Rakowitz demonstrated how this synergy of food and art could become a leveller, a vector for change in society, a repository of culture, traditions and memories, and a weapon of peace.
While food, in all its forms and processes, has for long played an enabling role in art practices and movements, this engagement is evolving in newer and deeper ways. Artists are deploying food and food cultures as tools to evoke memories, nostalgia and communality, and also trigger conversations on gender, politics, discrimination, migration or loss, sustainability and several such issues.
Goa-based Serendipity Arts Festival, for instance, has had a curated segment devoted to culinary arts since its inception. In its 2022 edition, art projects ranged from locating disappearing vegetables in Indian cooking and forgotten identities of food to underlining the sovereignty of indigenous seeds and seed protection for Adivasi communities as well as unearthing tribal cuisines. By bringing together artists, chefs, food designers and writers, art festivals have successfully attempted to celebrate the food-art synthesis.

→ **What this exercise asks**:
1: Summarize the passage on food and art in two sentences.
2: Write out the passage on food and art word for word from "While food, in" to "several such issues.".

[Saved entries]

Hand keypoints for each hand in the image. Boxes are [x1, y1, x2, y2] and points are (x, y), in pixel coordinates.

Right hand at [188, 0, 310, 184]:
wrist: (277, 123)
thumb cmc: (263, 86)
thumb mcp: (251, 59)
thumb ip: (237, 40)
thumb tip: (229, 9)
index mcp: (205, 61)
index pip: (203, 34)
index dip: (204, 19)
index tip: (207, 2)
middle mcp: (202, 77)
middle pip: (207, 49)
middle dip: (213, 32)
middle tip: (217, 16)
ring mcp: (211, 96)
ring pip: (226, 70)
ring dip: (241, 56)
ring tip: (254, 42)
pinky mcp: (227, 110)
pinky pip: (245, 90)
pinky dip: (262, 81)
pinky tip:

→ **Expected outputs**:
1: Artists are increasingly using food and food cultures to evoke memories, nostalgia and communality, and to start conversations on issues such as gender, politics, migration and sustainability. Goa-based Serendipity Arts Festival, for instance, has had a curated culinary arts segment since its inception, and art festivals have brought together artists, chefs, food designers and writers to celebrate the food-art synthesis.

2:
While food, in all its forms and processes, has for long played an enabling role in art practices and movements, this engagement is evolving in newer and deeper ways. Artists are deploying food and food cultures as tools to evoke memories, nostalgia and communality, and also trigger conversations on gender, politics, discrimination, migration or loss, sustainability and several such issues.